• Extract

※

Title character Leonard Peacock serves as narrator and protagonist. He is a blond teenage boy with long hair he cuts off the morning of his 18th birthday. Occasionally, he dons a suit and travels from his home in South Jersey to Philadelphia on “practice-adulthood days” (49), attempting to find happy adults who can give him hope for his future. A capable but negligent student, Leonard spends free time rereading Shakespeare’s Hamlet and watching Humphrey Bogart films with his elderly neighbor Walt. 

An antihero, Leonard plays against what readers might expect of a main character, because he plans a murder-suicide on his birthday. He directs most of his rage at the object of his murder plot, Asher Beal; his mother Linda; and his peers at school. His narration also exposes Leonard’s sense of humor and feelings of depression. Although he longs for more friends, Leonard enjoys being different and outsmarting others.

※

Extend the character sketch of Leonard Peacock by a paragraph that picks up after its final sentence.

※

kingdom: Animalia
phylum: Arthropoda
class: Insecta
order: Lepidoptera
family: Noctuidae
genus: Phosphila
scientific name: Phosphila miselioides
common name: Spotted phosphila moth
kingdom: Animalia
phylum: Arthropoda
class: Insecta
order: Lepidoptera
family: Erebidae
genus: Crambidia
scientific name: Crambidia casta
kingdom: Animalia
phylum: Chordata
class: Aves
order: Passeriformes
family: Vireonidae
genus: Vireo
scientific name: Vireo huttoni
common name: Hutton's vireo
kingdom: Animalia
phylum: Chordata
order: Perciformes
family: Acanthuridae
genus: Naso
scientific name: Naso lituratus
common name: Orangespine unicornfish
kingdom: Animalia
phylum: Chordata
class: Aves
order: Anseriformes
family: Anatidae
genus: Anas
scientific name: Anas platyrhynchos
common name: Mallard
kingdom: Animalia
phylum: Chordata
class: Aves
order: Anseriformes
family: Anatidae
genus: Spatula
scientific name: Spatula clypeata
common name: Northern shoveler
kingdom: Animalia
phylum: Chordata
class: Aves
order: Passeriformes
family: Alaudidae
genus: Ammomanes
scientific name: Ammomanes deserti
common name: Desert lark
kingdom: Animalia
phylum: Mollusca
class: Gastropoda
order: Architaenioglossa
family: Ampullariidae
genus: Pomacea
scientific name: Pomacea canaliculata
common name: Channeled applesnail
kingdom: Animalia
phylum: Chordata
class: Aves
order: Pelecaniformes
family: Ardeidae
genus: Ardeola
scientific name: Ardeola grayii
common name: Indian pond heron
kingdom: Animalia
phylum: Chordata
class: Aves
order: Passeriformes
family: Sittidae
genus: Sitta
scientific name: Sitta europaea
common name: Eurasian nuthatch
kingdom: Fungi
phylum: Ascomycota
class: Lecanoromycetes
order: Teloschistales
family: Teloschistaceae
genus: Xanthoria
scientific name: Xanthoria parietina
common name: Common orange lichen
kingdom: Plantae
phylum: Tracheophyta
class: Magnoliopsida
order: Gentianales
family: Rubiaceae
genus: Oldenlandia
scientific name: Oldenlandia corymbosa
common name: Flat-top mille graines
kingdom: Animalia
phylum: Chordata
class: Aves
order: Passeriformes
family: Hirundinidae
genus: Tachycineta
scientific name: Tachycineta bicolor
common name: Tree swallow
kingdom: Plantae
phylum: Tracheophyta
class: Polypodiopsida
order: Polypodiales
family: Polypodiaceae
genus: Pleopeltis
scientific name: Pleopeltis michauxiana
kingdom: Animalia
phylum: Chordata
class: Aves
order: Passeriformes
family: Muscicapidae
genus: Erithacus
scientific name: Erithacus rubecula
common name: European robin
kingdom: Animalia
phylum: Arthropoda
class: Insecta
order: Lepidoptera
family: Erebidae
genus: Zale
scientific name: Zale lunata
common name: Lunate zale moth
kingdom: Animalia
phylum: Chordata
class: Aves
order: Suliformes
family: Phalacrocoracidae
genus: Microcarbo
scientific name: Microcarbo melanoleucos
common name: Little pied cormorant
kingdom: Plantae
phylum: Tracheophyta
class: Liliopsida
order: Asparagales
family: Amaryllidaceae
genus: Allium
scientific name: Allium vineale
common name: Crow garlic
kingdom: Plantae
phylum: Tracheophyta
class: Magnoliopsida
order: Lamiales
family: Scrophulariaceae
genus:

※

• Exercise output
Herr Silverman praises Leonard for a writing assignment that is “‘empathetic’ beyond [his] years” (42), a trait Leonard barely conceals beneath murderous soliloquies. Leonard wants to kill former friend Asher Beal after surviving years of sexual abuse at his hand. Leonard carries deep pain from these events and says he was “boring, nice, and normal” (3) before they occurred.